Closed accounts: After account deletion, we delete your personal data within 30 days, except where retention is required by law or for legitimate business purposes (e.g., billing records).
Chat history & files: Stored for the duration of your account. You can delete individual conversations or files at any time.
Analytics data: Aggregated and anonymized analytics may be retained indefinitely.
Backups: Data may persist in encrypted backups for up to 90 days after deletion.

8. Your Rights

Under the GDPR and applicable data protection laws, you have the right to:

Access — Request a copy of the personal data we hold about you
Rectification — Request correction of inaccurate or incomplete data
Erasure — Request deletion of your personal data ("right to be forgotten")
Data portability — Request an export of your data in a machine-readable format
Restriction — Request that we limit how we process your data
Objection — Object to data processing based on legitimate interest
Withdraw consent — Where processing is based on consent, you can withdraw it at any time

To exercise any of these rights, contact us at [email protected]. We will respond within 30 days as required by the GDPR. You also have the right to lodge a complaint with a supervisory authority in your country of residence.

9. GDPR Compliance

We process personal data in accordance with the GDPR. Our lawful bases for processing include:

Contract performance — processing necessary to provide the Service you signed up for
Legitimate interest — processing necessary for our legitimate business interests (analytics, security, product improvement), balanced against your rights
Legal obligation — processing required to comply with applicable laws
Consent — where applicable, for optional data processing activities

For data transfers outside the EU (e.g., to US-based AI providers), we rely on Standard Contractual Clauses (SCCs) or other appropriate safeguards as required by the GDPR.

10. Children's Privacy

Emika is not intended for individuals under 18 years of age. We do not knowingly collect personal data from children. If you believe a child under 18 has provided us with personal data, please contact us at [email protected] and we will promptly delete it.

11. Security Measures

We implement appropriate technical and organizational measures to protect your data, including:

Encrypted data storage and transmission (TLS/SSL)
Isolated Docker containers per user
Encrypted credential storage
Regular security reviews and updates
Access controls and authentication requirements
Dedicated servers (not shared cloud hosting)

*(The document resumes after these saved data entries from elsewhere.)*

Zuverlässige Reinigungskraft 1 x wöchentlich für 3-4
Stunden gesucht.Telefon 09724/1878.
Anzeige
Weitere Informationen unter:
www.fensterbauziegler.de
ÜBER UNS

While we take security seriously, no method of storage or transmission is 100% secure. We cannot guarantee absolute security but will notify you and relevant authorities of any data breach as required by law.

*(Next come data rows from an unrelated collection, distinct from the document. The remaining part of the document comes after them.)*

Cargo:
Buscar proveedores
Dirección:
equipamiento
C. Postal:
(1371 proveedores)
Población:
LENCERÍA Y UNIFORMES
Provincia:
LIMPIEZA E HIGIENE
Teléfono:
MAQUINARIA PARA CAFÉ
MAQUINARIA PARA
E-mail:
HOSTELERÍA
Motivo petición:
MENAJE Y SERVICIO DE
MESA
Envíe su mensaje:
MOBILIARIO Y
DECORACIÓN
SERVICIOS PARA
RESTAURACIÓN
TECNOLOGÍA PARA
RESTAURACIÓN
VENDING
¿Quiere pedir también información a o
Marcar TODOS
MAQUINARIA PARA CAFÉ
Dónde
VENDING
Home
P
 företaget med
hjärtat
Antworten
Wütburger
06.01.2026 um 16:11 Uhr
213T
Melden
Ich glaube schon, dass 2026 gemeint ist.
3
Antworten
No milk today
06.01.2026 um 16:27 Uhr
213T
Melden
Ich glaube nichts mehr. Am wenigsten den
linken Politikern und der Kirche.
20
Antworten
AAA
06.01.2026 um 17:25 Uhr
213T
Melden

12. Changes to This Policy

We may update this Privacy Policy from time to time. When we make material changes, we will:

Update the effective date at the top of this page
Notify you by email or in-app notification for significant changes

Your continued use of the Service after changes take effect constitutes acceptance of the updated policy. We encourage you to review this page periodically.

13. Contact

If you have questions about this Privacy Policy, your data, or wish to exercise your rights, contact us at:

Email: [email protected]
Website: emika.ai

For GDPR-related inquiries, we aim to respond within 30 days.